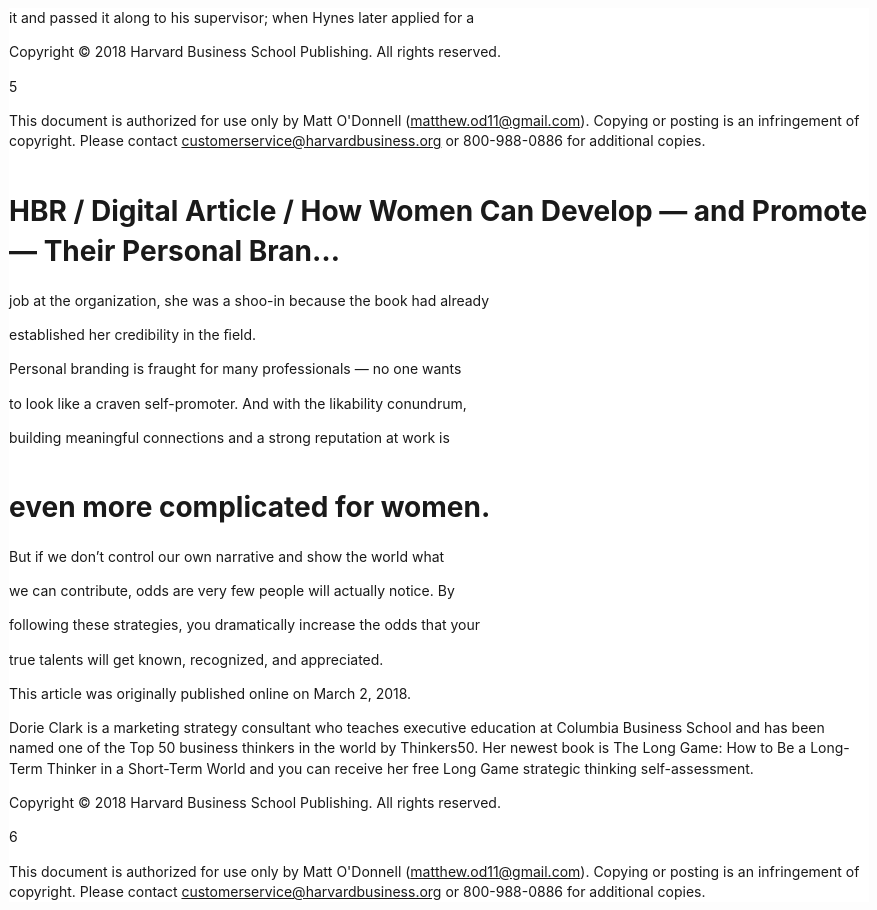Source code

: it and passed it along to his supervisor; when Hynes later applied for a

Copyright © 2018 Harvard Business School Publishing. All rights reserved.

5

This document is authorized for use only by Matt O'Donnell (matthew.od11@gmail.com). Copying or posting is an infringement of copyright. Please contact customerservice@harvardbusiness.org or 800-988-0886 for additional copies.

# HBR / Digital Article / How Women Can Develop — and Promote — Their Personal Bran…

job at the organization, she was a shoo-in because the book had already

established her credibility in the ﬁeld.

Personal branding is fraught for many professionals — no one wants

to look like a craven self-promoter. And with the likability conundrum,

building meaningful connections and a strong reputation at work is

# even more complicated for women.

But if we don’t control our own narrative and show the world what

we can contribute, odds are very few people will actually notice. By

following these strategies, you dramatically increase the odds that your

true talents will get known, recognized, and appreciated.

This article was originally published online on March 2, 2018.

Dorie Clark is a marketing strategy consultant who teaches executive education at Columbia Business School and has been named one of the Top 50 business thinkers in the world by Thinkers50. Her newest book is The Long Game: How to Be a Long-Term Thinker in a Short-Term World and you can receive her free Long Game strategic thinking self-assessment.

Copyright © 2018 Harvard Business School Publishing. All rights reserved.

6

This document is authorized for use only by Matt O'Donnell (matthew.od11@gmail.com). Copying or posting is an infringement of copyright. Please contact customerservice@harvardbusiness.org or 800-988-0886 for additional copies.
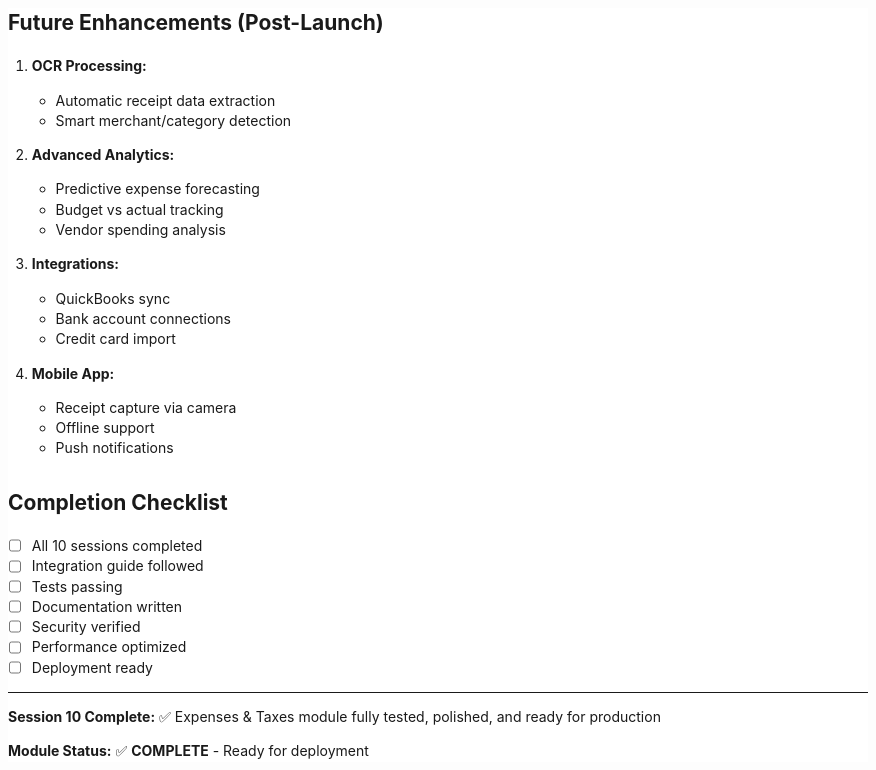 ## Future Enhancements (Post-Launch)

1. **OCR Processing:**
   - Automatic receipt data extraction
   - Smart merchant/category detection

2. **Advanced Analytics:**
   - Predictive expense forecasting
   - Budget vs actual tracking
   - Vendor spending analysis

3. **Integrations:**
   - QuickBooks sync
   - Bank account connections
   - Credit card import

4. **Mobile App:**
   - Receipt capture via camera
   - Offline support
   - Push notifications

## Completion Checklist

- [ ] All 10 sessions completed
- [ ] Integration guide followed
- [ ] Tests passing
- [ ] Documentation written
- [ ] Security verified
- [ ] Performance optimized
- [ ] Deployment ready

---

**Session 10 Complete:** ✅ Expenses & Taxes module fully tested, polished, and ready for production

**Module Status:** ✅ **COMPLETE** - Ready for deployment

+--

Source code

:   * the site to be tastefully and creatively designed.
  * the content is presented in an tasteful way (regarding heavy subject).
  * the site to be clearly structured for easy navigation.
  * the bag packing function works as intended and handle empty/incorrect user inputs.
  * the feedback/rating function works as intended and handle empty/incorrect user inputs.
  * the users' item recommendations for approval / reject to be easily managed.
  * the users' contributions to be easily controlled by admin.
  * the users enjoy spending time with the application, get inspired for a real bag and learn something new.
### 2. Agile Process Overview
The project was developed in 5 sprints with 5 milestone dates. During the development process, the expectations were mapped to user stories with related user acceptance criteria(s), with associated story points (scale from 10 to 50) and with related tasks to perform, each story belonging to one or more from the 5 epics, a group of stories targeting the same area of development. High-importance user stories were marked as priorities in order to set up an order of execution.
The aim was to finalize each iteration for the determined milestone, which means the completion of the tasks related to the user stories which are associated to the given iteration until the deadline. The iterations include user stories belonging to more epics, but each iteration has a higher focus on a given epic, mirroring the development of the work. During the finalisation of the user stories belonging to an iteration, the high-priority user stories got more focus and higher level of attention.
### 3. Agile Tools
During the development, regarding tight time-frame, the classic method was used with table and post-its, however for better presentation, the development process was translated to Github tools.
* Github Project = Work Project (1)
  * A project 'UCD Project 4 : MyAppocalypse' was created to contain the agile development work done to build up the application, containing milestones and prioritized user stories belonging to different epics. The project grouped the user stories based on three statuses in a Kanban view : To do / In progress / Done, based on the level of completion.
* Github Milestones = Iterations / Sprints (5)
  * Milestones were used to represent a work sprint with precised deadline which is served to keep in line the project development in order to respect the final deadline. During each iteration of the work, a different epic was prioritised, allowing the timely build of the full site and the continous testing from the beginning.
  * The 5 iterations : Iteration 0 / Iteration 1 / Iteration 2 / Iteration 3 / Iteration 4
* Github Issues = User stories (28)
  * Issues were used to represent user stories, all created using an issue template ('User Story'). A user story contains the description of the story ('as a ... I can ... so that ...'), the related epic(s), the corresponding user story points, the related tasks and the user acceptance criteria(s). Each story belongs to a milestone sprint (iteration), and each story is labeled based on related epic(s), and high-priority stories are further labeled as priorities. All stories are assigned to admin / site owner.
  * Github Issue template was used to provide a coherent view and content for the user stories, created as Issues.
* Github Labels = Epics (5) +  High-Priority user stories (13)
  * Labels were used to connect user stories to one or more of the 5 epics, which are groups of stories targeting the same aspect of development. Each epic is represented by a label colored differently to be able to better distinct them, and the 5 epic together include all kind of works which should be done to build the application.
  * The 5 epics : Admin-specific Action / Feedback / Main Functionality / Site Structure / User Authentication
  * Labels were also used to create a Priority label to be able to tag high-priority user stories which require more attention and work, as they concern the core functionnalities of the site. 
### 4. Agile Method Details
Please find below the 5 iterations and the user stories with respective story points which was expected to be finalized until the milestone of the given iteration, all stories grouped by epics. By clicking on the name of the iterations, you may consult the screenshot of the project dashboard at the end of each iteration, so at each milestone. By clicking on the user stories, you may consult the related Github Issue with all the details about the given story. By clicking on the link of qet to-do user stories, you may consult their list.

+--

→ What to work on: Reproduce the lines above verbatim, from the line containing "1. **OCR Processing:**" through the line containing "Ready for deployment", both included, and nothing else.

→ Solution for this problem:
1. **OCR Processing:**
   - Automatic receipt data extraction
   - Smart merchant/category detection

2. **Advanced Analytics:**
   - Predictive expense forecasting
   - Budget vs actual tracking
   - Vendor spending analysis

3. **Integrations:**
   - QuickBooks sync
   - Bank account connections
   - Credit card import

4. **Mobile App:**
   - Receipt capture via camera
   - Offline support
   - Push notifications

## Completion Checklist

- [ ] All 10 sessions completed
- [ ] Integration guide followed
- [ ] Tests passing
- [ ] Documentation written
- [ ] Security verified
- [ ] Performance optimized
- [ ] Deployment ready

---

**Session 10 Complete:** ✅ Expenses & Taxes module fully tested, polished, and ready for production

**Module Status:** ✅ **COMPLETE** - Ready for deployment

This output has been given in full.